> Activities
1. From the Nexus of Forces passage, extract the text from "In today’s technology-driven" up to and including "a social network.".
2. According to the Nexus of Forces passage, which technology is likely the most dominant driver in the current environment?

> Selected excerpt
The Gartner Group, in coining the term, Nexus of Forces, defined it as “the convergence and mutual reinforcement of social, mobility, cloud and information patterns that drive new business scenarios.”
In today’s technology-driven paradigms and business models, mobility, cloud and information are clearly drivers of new business scenarios. Of these technologies, mobility is likely the most dominant driver in the current environment. Less obvious, perhaps is the inclusion of social. However, any confusion engendered by the inclusion of social media in the Nexus of Forces, is quickly cleared up with a simple clarification.
Social media for business scenarios include both public and private platforms. If you consider that social media is defined more by the behavior of users than by whether the platform is public or private, it is easy to consider any platform that facilitates sharing and other collaborative behaviors as a social network.
Consequently, even if a platform or application is only used by company employees, while the content may differ, the user behaviors are exactly the behaviors seen on public social networks like Twitter, Facebook, Snapchat, or LinkedIn.

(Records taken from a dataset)

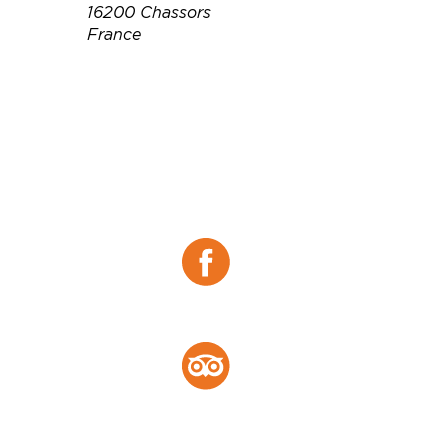
16200 Chassors
France
Téléphone :
05 45 80 98 91
Email :
contact@moinefreres.fr
Site web :
https://www.moinefreres.co
m/
Facebook :
Facebook
Tripadvisor :
Tripadvisor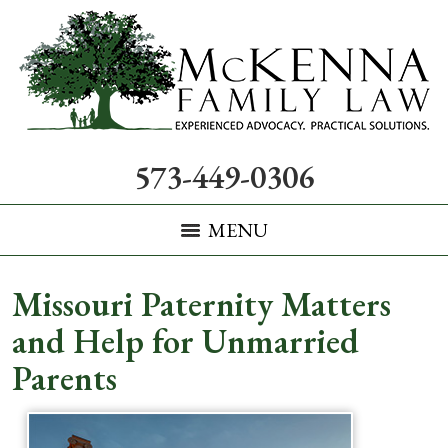
573-449-0306
MENU
Missouri Paternity Matters
and Help for Unmarried
Parents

> Responses to the tasks
1.
In today’s technology-driven paradigms and business models, mobility, cloud and information are clearly drivers of new business scenarios. Of these technologies, mobility is likely the most dominant driver in the current environment. Less obvious, perhaps is the inclusion of social. However, any confusion engendered by the inclusion of social media in the Nexus of Forces, is quickly cleared up with a simple clarification.
Social media for business scenarios include both public and private platforms. If you consider that social media is defined more by the behavior of users than by whether the platform is public or private, it is easy to consider any platform that facilitates sharing and other collaborative behaviors as a social network.

2. Mobility.